#### Task requirements
Images in the data are to be skipped, while every line is restated exactly as written.

#### Source data
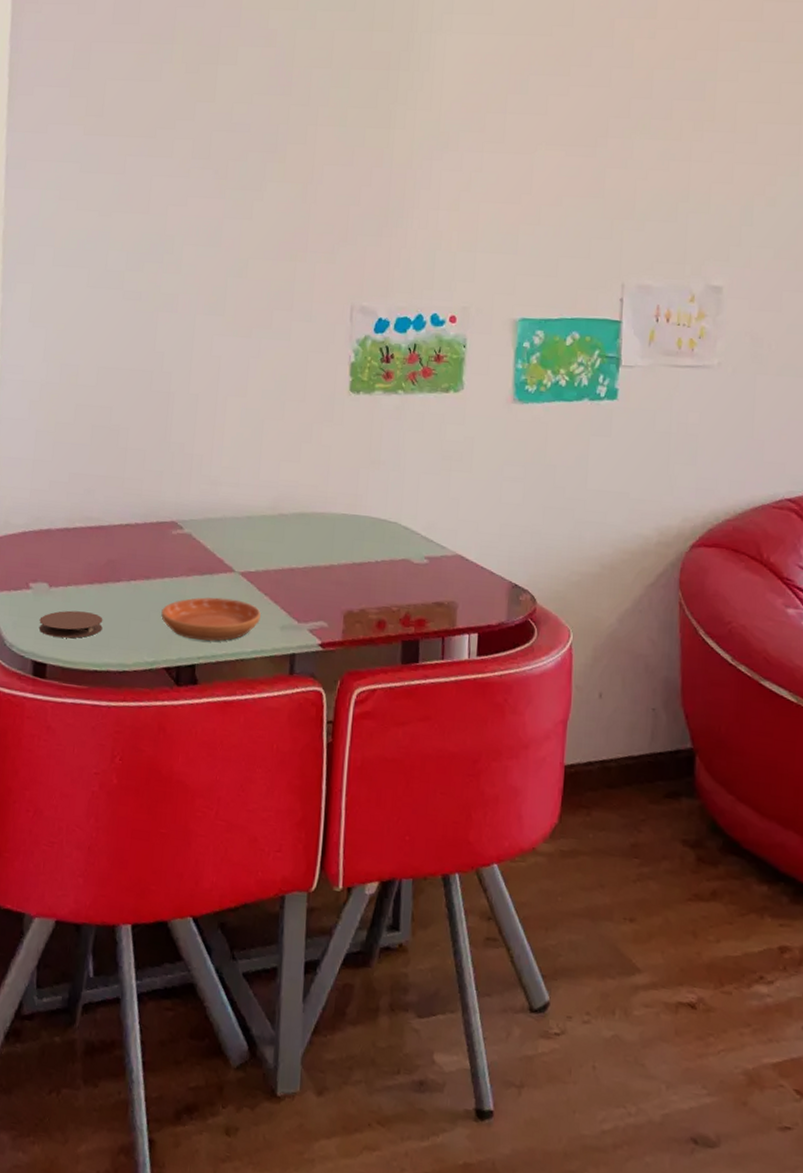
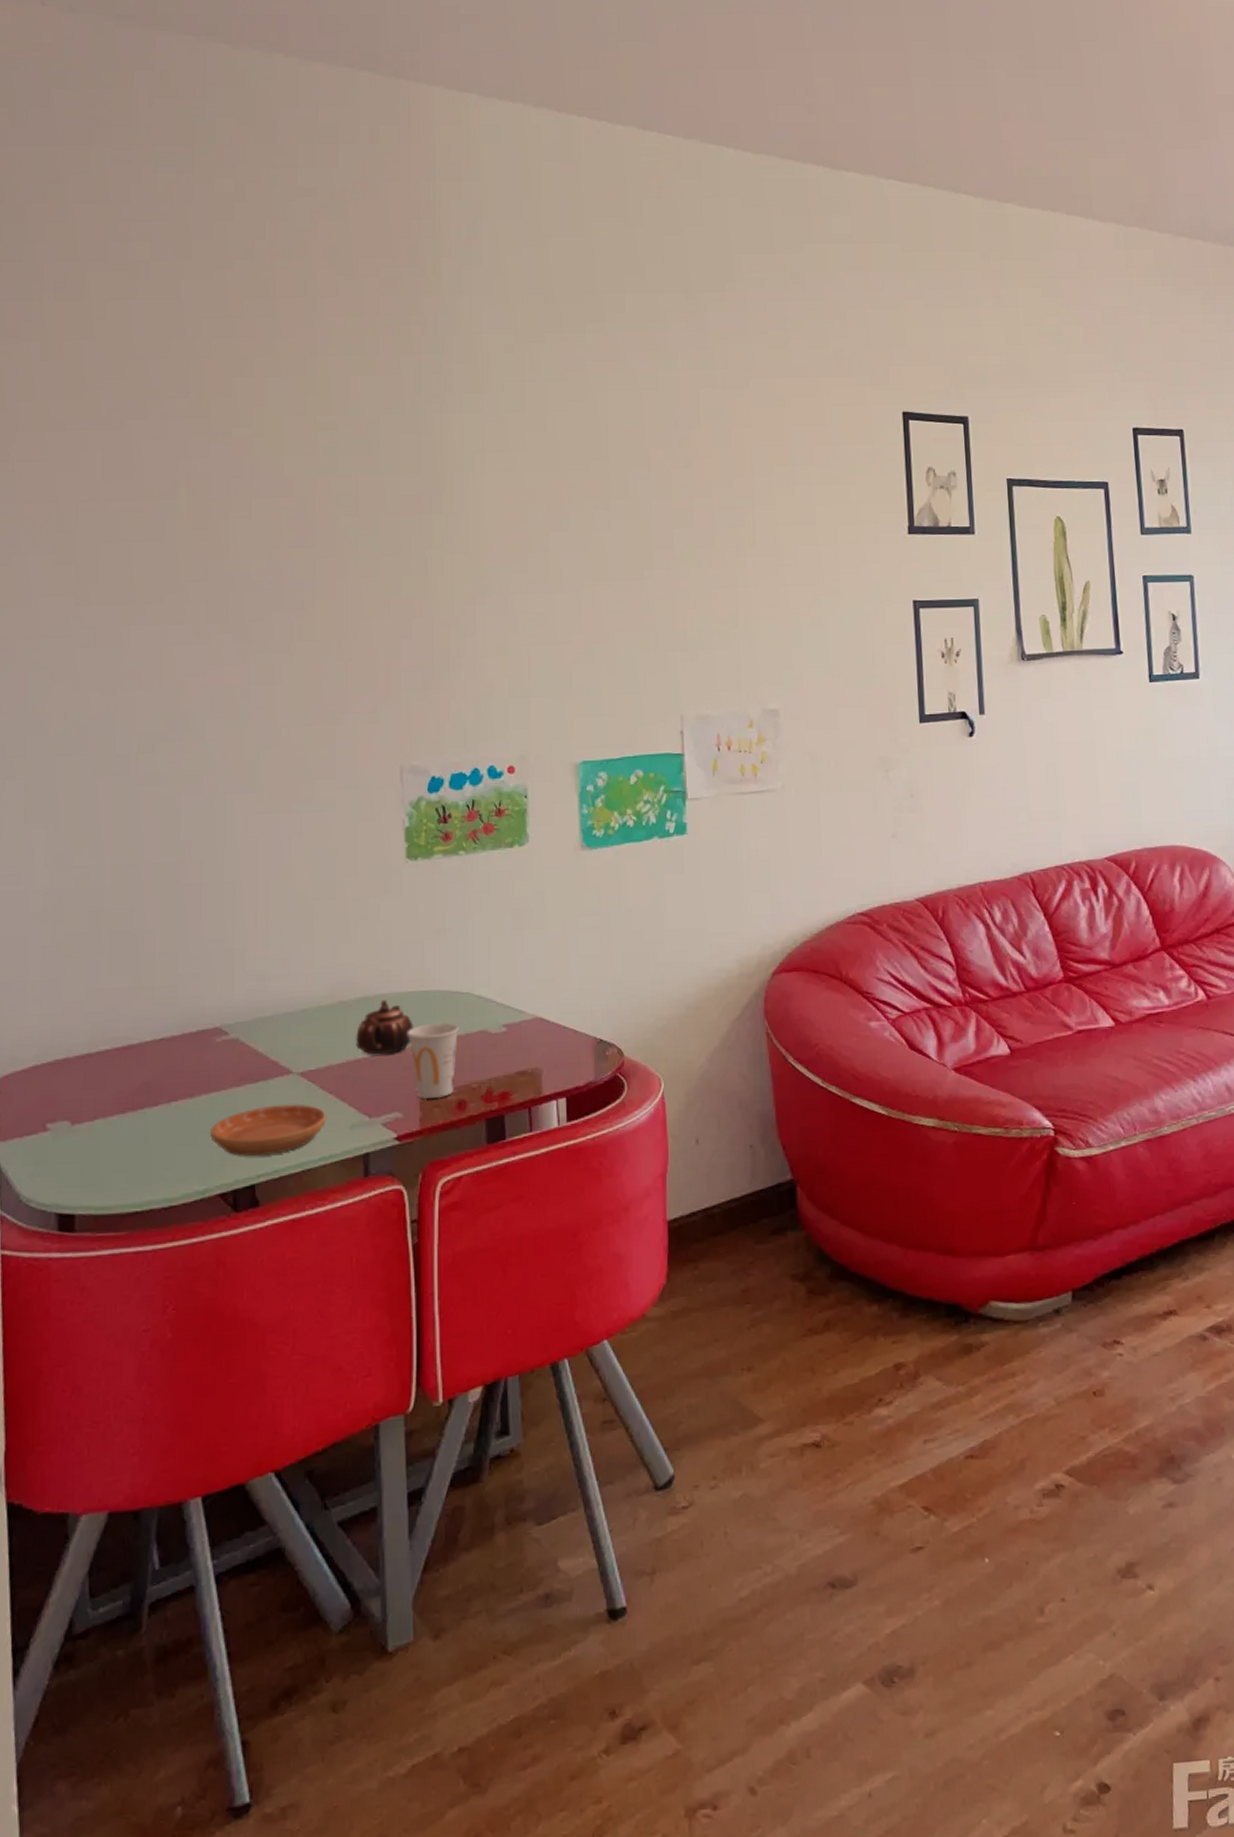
coaster: present [38,610,103,639] -> none [62,1146,141,1182]
teapot: none [291,517,344,568] -> present [356,999,413,1055]
cup: none [337,545,385,615] -> present [407,1022,459,1099]

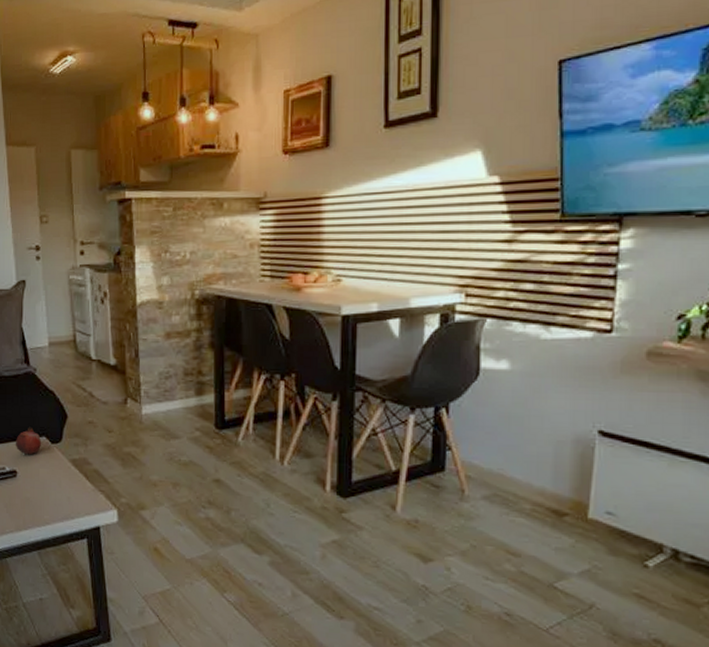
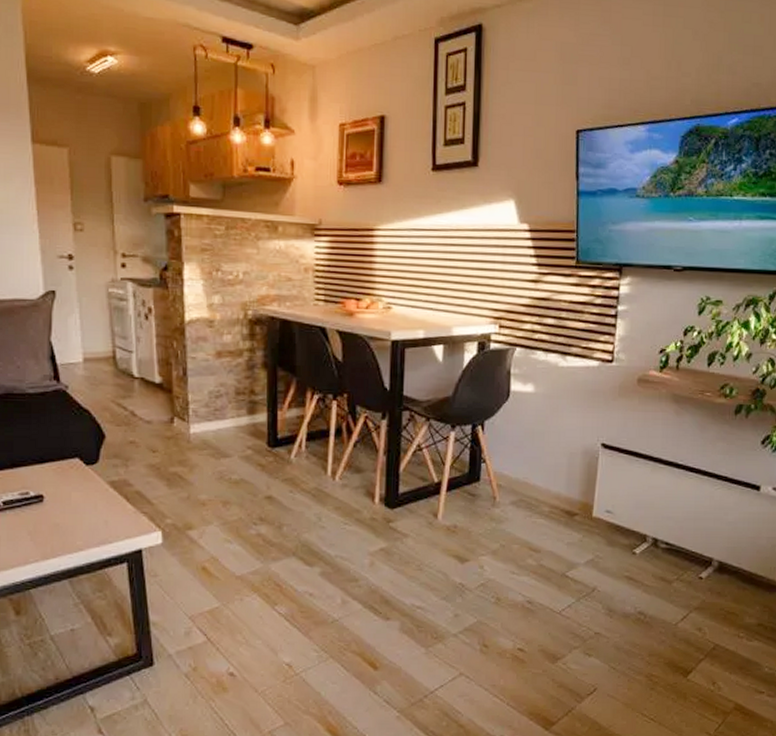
fruit: present [15,427,42,456] -> none [41,448,75,479]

#### Worked solution
coaster: present [38,610,103,639] -> none [62,1146,141,1182]
teapot: none [291,517,344,568] -> present [356,999,413,1055]
cup: none [337,545,385,615] -> present [407,1022,459,1099]

fruit: present [15,427,42,456] -> none [41,448,75,479]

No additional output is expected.